Netdata’s tiered storage is designed to efficiently retain metric data and metadata for long periods. However, when extreme cardinality occurs—often unintentionally through misconfigurations or inadvertent practices (e.g., spawning many short-lived docker containers or using unbounded label values)—the long-term retention of metadata can lead to excessive resource consumption.

To protect Netdata from extreme cardinality, Netdata has an automated protection. This document explains **why** this protection is needed, **how** it works, **how** to configure it, and **how** to verify its operation.

## Why Extreme Cardinality Protection is Needed

Extreme cardinality refers to the explosion in the number of unique time series generated when metrics are combined with a wide range of labels or dimensions. In modern observability platforms like Netdata, metrics aren’t just simple numeric values—they come with metadata (labels, tags, dimensions) that help contextualize the data. When these labels are overly dynamic or unbounded (for example, when using unique identifiers such as session IDs, user IDs, or ephemeral container names), combined with a very long retention, like the one provided by Netdata, the system ends up tracking an enormous number of unique series.

Despite the fact that Netdata performs better than most other observability solution, extreme cardinality has a few implications:

- **Resource Consumption:** The system needs to remember and index vast amounts of metadata, increasing its memory footprint.

========================

Activity - According to the text on Netdata's extreme cardinality protection, what does extreme cardinality refer to?

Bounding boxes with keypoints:
========================

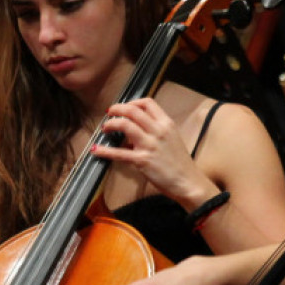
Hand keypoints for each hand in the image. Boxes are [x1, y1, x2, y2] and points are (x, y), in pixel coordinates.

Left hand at [92, 98, 207, 204]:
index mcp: (167, 123)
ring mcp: (150, 145)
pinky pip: (119, 153)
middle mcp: (158, 131)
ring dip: (111, 124)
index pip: (147, 103)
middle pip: (133, 110)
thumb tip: (135, 130)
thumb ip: (156, 130)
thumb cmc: (180, 163)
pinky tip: (96, 149)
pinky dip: (104, 150)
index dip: (132, 102)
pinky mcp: (142, 160)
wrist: (188, 182)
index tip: (124, 107)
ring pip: (125, 125)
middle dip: (117, 109)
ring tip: (105, 128)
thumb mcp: (172, 139)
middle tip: (109, 113)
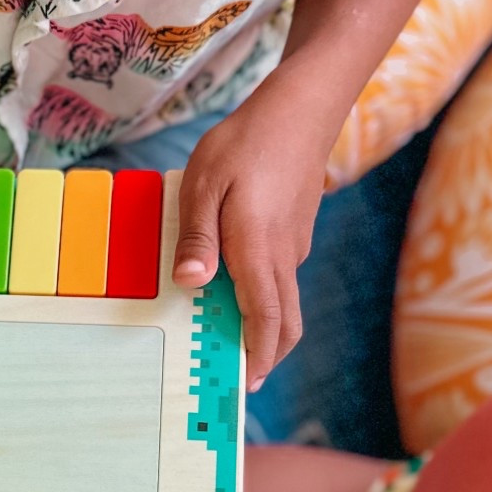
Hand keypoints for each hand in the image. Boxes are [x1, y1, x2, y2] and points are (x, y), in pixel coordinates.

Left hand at [170, 73, 333, 387]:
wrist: (301, 106)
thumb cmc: (246, 141)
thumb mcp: (205, 184)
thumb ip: (197, 237)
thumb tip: (190, 284)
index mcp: (259, 250)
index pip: (266, 319)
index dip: (258, 356)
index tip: (247, 385)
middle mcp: (283, 255)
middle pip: (285, 321)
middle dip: (265, 354)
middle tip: (239, 375)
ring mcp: (294, 243)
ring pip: (283, 297)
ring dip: (261, 323)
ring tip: (225, 333)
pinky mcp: (295, 228)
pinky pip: (280, 273)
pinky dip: (262, 291)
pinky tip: (232, 280)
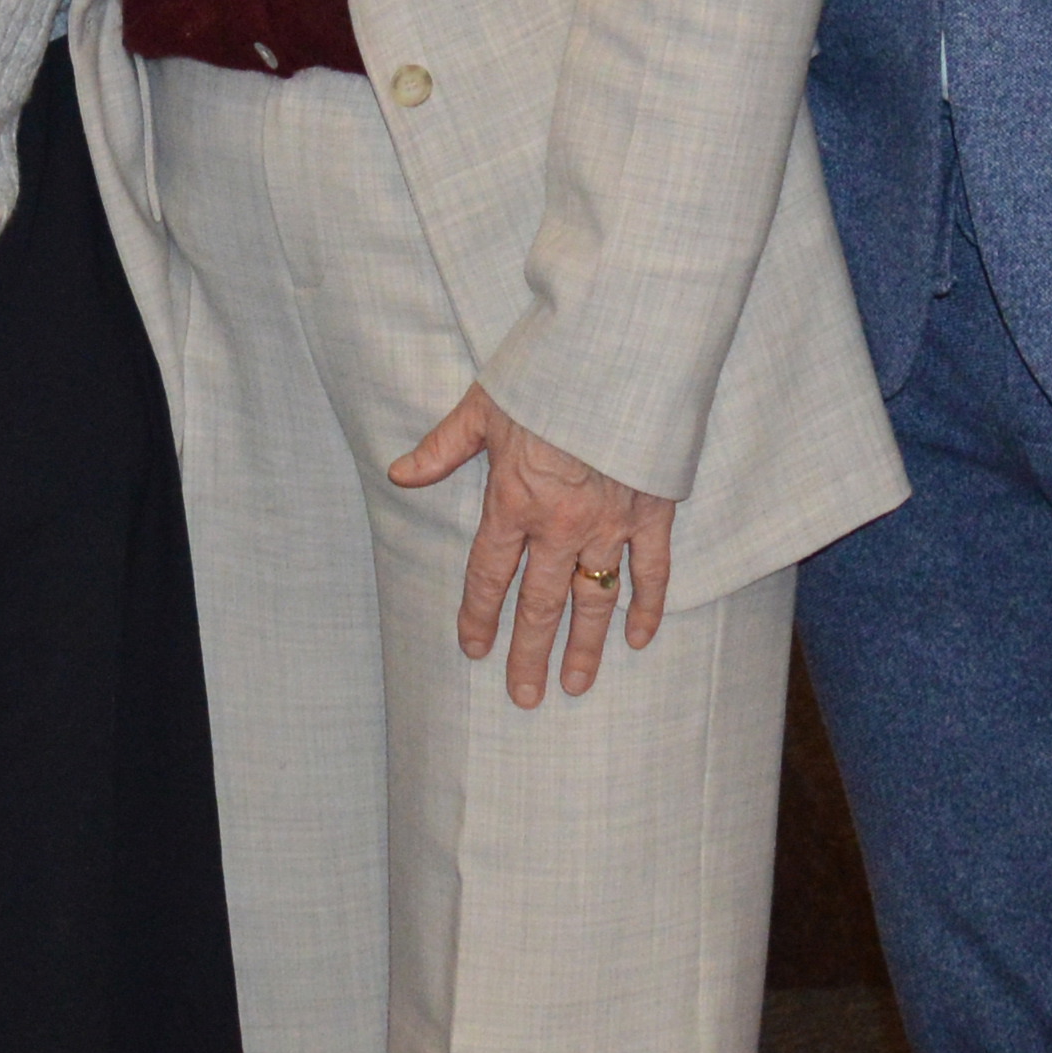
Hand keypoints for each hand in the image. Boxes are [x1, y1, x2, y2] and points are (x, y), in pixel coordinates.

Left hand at [391, 384, 672, 705]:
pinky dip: (647, 606)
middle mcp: (560, 524)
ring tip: (575, 684)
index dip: (479, 616)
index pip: (490, 575)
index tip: (474, 649)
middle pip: (541, 603)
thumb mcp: (482, 406)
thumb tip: (400, 474)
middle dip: (529, 653)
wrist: (618, 356)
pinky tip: (639, 639)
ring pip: (594, 598)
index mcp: (514, 501)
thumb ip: (443, 448)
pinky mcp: (652, 513)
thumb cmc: (545, 374)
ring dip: (584, 645)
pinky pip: (652, 571)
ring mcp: (610, 523)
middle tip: (524, 696)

========================

Written reply - It refers to the explosion in the number of unique time series generated when metrics are combined with a wide range of labels or dimensions.